Lawmakers seek to buy silence of Beydoun critics

Lawmakers are hoping to mitigate some of the outrage over a $20 million grant awarded to Democratic crony Fay Beydoun by throwing good money after bad. It’s a very questionable idea that risks making the situation worse.

Beydoun is the appointee of Gov. Gretchen Whitmer, who was given a state grant even before she formed a business to administer it, and without any apparent scrutiny for how the money would be spent.

The pork barrel giveaway exploded after The Detroit News reported Beydoun used some of the cash to buy a $4,500 coffeemaker, a first-class ticket to Budapest and $400,000 in salary for herself and a staffer.

The public anger has prompted the Legislature to try to get the Michigan Economic Development Corp. to block the second $10 million payment. Beydoun was a Whitmer-appointed board member of the MEDC at the time she got the state money.

Among the loudest objections to the grant came from the American Arab Chamber of Commerce in Dearborn, where Beydoun was executive director at the time she was lobbying the Legislature for the grant.

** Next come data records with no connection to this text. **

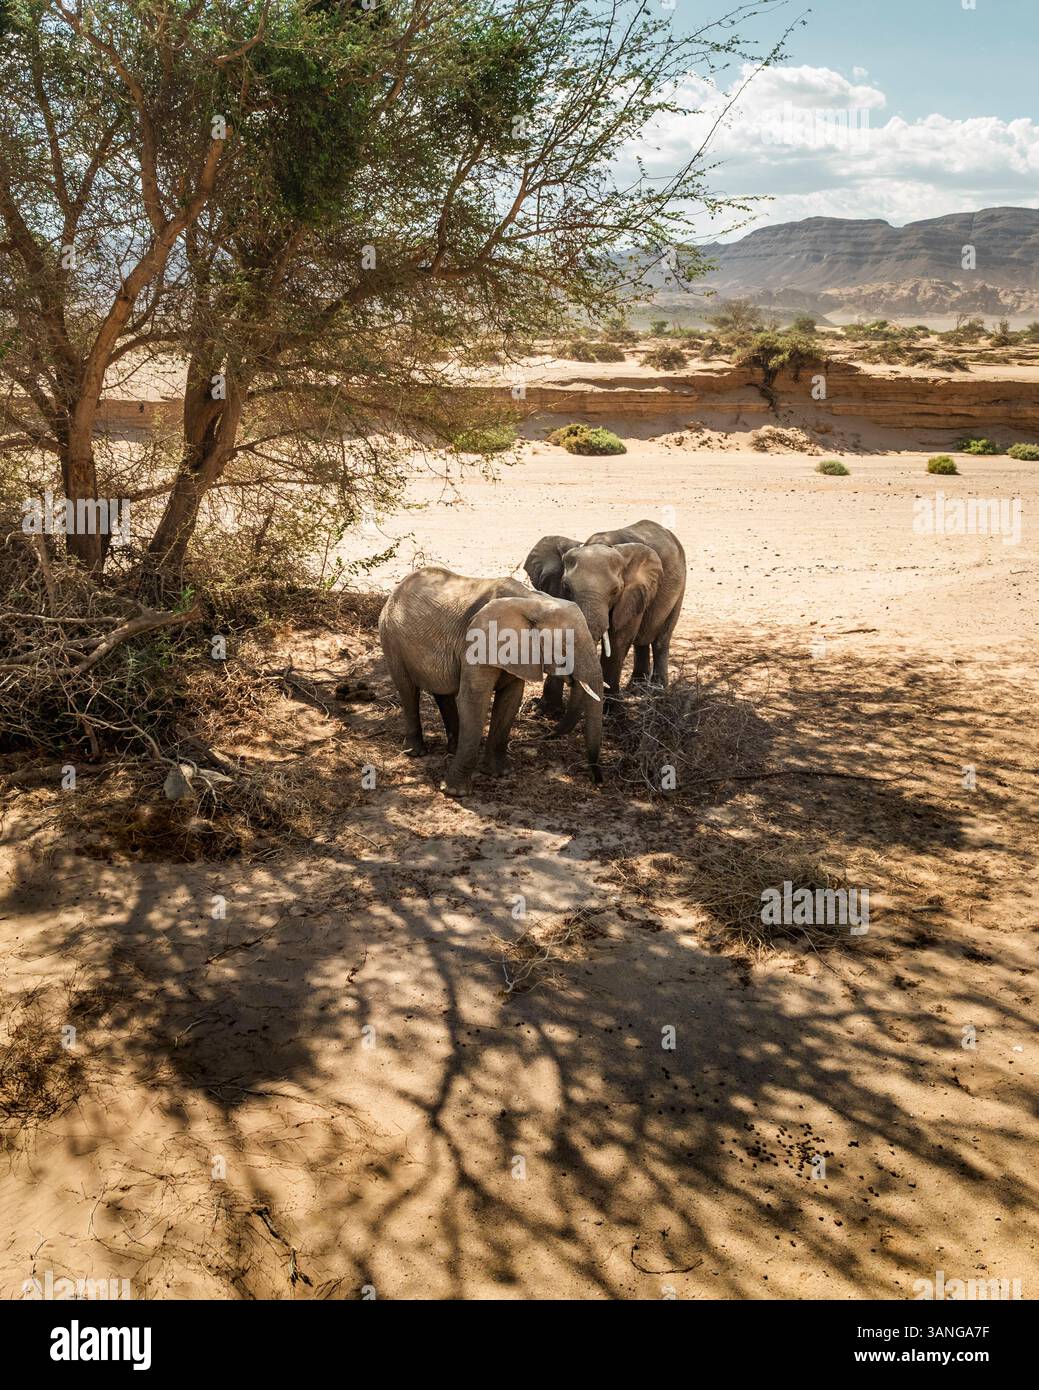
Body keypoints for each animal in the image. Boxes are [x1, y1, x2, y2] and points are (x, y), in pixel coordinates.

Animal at [378, 566, 604, 795]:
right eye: (564, 647)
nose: (598, 782)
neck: (533, 601)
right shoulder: (477, 642)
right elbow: (474, 700)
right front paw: (455, 792)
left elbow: (510, 700)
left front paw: (498, 774)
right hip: (390, 635)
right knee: (407, 690)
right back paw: (415, 752)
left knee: (443, 690)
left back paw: (452, 749)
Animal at [523, 518, 686, 713]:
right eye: (566, 587)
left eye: (615, 591)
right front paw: (547, 710)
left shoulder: (631, 594)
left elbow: (619, 638)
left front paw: (611, 709)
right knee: (642, 640)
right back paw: (637, 689)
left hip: (680, 586)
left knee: (661, 638)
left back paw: (657, 691)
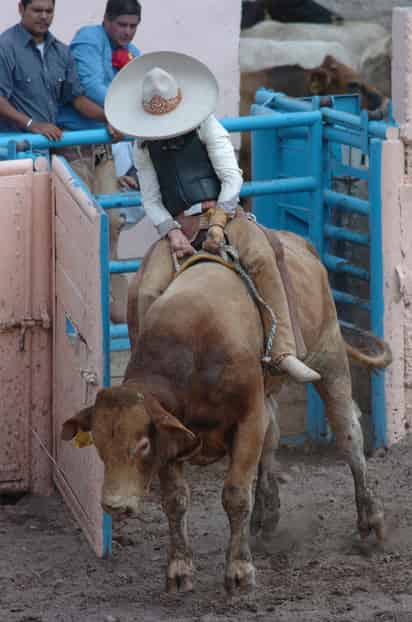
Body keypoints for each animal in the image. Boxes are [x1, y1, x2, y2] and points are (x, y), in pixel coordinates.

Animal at [62, 228, 392, 596]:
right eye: (99, 444)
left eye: (142, 445)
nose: (114, 505)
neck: (194, 349)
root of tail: (299, 242)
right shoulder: (174, 432)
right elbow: (175, 500)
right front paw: (179, 569)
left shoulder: (248, 418)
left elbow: (235, 494)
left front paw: (239, 570)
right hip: (273, 391)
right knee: (272, 442)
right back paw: (266, 513)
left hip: (329, 353)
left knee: (348, 434)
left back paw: (370, 518)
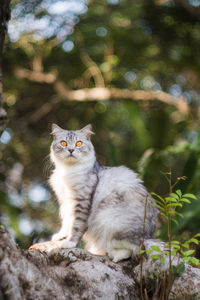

Officials at the chamber felt double-crossed. They contend they were working with Beydoun to secure the state funding to support their organization, but she cut them out when she went to the Legislature.

Instead of bringing the money home to the chamber, Beydoun secured the grant and then formed her own company, Global Link, to spend it. At the time of the award, Global Link had no business plan and there were no clear expectations set for what it would deliver. Ostensibly, Beydoun was to use the money to lure foreign investment to the state.

Now, Democratic lawmakers are proposing soothing the American Arab chamber by cutting it a check for $3 million from the Department of Labor and Economic Opportunity (LEO) budget.

In a repeat of the sloppiness of the Beydoun grant, the one to the American Arab chamber also includes few specifics on how it will be used.

All appearances suggest this is hush money to quiet the chamber’s complaints of being mistreated by Beydoun and the Legislature.

The idea of an additional grant for the chamber was floated following a meeting between the business group and Rep. Will Snyder, the Democrat who leads the House LEO budget.

Supporters say the money will help expand the chamber’s Tejara innovation hub, created to engage with Arab American entrepreneurs. A year ago, Tejara received $3.4 million from the MEDC.

Before this additional expenditure is approved, lawmakers should scrutinize how the previous money was spent and what results it produced on behalf of taxpayers.

Both the Beydoun grant and the proposed appropriation for the chamber are symptoms of the same problem. Lansing is holding on to too much taxpayer money. That’s creating an environment in which there is no urgency to assure every dollar is spent on essentials and is tracked to assure it is adding value to the state.